I hold her, following on my knees and letting her cry in my arms for as long as she wants.
My jaw is clenched tight so I don’t release a cry of grief myself. This is her moment. Not mine.
“We almost lost him. He could’ve?—”
“I know, malyshka . But he’s here. He’s here.”
She nods mindlessly against my chest and I’d rip out the beating organ in it to give it to her if I’d know it’d help her.
But what we both need is purpose. We still have an hour until we reach our home.
As I say the word in my head, the penthouse comes into my mind, Perceval meowing as we enter the warm space that is now a safe haven for us.
I long to be home with them both, the cat purring loudly at our feet.
“Let’s clean him up, Irina. He deserves the dignity of fresh clothes and clean skin.”
With soft hands used to pain and violence, we move Dante’s body to remove the filthy rags that cover him.

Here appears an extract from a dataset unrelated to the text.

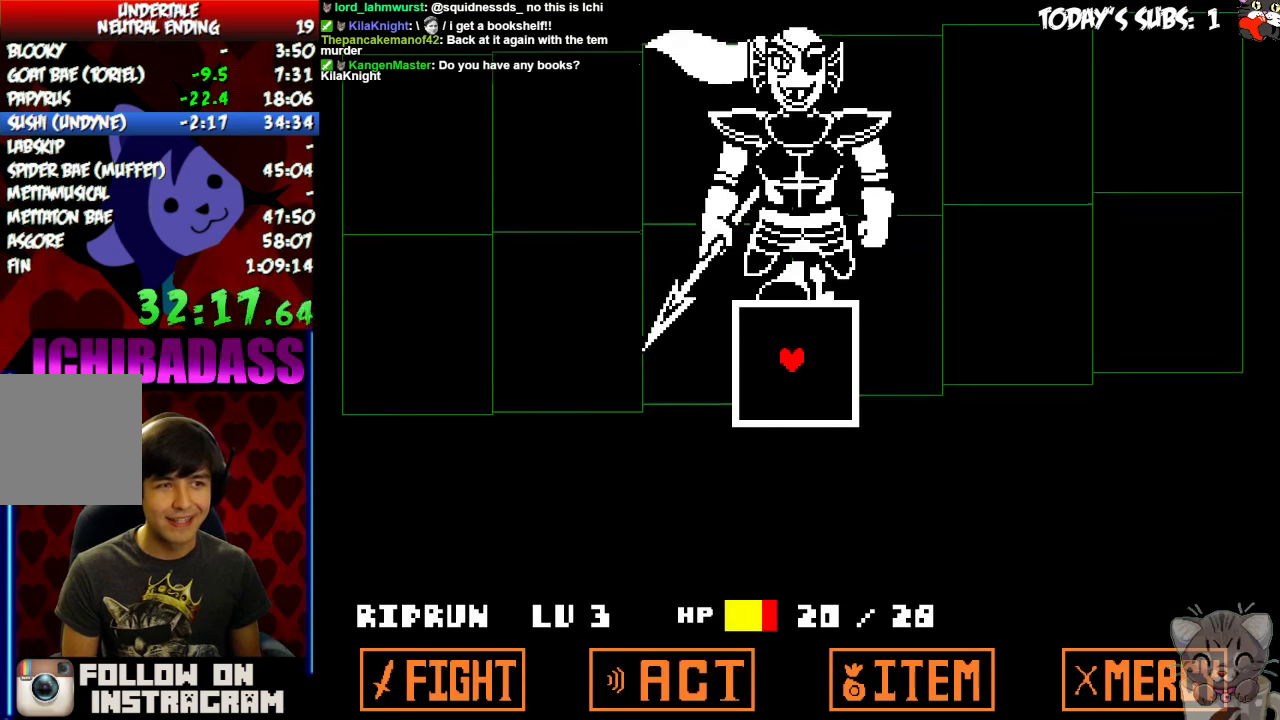
{"keys": []}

We wash his skin with a clean cloth, comb his hair.
The repetitive movements are soothing despite the sight of emaciated limbs and injection marks.
His usually golden olive skin has taken on a clay shade I hate, and his cheeks lack the rosy hue of health.
I swallow around bile and help him into a set of warm brown lounge wear.
When we’re done, we’ve landed in London. Our team drives us home, doctors and nurses at the ready to bring Dante back to us.
Mikhail, Boris and Lorenzo bind Gio and drop him at the mansion, in chains in the basement, while Ian, Lucie, and Toma take Ilia to the hospital.
The worst is behind us but I don’t feel better at all.